Different lengths If the same variable has a different length in two or more data sets, uses the length from the data set you name first in the SET statement. Requires the FORCE option if the length of a variable is longer in the DATA= data set. Truncates the values of the variable to match the length in the BASE= data set. Different types Doesn’t concatenate Requires the FORCE option to concatenate. Use type from the BASE= data set and assigns missing values to the variable in observations from the DATA= data set.

***** Interleaving SAS Data Sets ***** Interleaving combines individually sorted SAS data sets into one sorted data set, using SET statements and BY statements. The number of observations in the new data set is the sum of the number of observations in the original data sets.  How to use the By statement  How to sort data sets to prepare for interleaving  How to use the SET and BY statement together to interleave observations. Using BY-Group Processing The BY Statement specifies the variable or variables by which you want to interleave the data sets. To understand this, we first review our understanding of BY variables, BY values and BY Groups.  BY variable – is a variable named by the BY statement.  BY value – is the value of a BY variable.  BY group – is all observations with the same value for all BY variables. In discussions of interleaving, BY groups commonly span more than one data set. If you use more than one variable in a BY statement, a BY group is a group of observations with a unique combination of values for those variables.

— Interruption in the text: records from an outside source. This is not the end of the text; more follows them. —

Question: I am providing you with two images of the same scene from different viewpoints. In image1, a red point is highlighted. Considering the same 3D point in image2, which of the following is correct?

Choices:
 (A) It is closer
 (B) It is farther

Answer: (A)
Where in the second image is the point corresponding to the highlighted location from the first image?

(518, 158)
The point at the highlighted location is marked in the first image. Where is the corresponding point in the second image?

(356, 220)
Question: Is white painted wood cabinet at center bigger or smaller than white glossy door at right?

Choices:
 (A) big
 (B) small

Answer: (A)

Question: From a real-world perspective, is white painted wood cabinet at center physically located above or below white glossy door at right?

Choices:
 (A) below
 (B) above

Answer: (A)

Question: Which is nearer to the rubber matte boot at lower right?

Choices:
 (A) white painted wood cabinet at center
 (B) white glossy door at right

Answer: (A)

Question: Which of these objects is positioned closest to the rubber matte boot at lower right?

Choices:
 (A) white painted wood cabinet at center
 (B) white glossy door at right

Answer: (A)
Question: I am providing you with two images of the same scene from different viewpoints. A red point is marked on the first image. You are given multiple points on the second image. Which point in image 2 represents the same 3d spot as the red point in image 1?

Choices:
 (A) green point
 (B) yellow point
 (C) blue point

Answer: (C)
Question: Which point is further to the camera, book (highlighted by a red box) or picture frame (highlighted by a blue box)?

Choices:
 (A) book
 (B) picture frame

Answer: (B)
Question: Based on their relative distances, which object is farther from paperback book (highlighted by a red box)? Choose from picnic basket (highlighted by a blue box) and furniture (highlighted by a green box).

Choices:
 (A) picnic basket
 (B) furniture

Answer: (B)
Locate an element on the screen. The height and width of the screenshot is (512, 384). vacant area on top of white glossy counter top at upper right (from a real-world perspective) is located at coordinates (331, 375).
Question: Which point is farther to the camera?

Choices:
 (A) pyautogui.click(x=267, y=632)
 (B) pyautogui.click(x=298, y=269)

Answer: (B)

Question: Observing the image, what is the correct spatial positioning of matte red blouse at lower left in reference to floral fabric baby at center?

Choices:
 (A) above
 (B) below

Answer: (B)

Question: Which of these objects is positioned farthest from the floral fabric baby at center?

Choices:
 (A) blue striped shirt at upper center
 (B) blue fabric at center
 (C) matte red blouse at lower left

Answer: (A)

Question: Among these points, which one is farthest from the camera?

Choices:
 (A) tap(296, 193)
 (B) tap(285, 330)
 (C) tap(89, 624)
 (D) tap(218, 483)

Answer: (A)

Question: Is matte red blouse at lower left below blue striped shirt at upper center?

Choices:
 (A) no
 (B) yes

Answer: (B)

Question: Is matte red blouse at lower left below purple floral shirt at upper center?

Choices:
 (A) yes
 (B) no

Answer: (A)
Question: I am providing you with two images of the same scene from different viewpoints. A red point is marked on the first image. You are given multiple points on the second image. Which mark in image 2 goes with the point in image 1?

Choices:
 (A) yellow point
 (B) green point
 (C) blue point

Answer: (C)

We have two data sets (from two divisions), each containing the variables  Project is a unique code that identifies the project  Dept Is the name of the department involved in the project  Manager is the name of the manager of the dept.  Headcoun is the number of people working for the manager on the project
( See program SAS_Create_interleav_randd.sas ) Note: Data Set randd is already sorted by PROJECT. ( See program SAS_Create_interleav_pubs.sas ) Note: Data Set pubs has variables in a different order and is not sorted by PROJECT. We want to combine the data sets by PROJECT so that the new data set shows the resources that both divisions are devoting to each project. Both data sets must be sorted by PROJECT before you can interleave them.

Interleaving the Data Sets To interleave the data set INTLEAVE.RANDD and the data set INTLEAVE.PUBS, use the SET statement and the BY statement as follows: data randdpub; set intleave.randd intleave.pubs; by project; run; ( See program SAS_Interleave_randd-pubs.sas ) Note, we did not have to sort INTLEAVE.RANDD since it was already sorted by PROJECT; otherwise we should sort it first.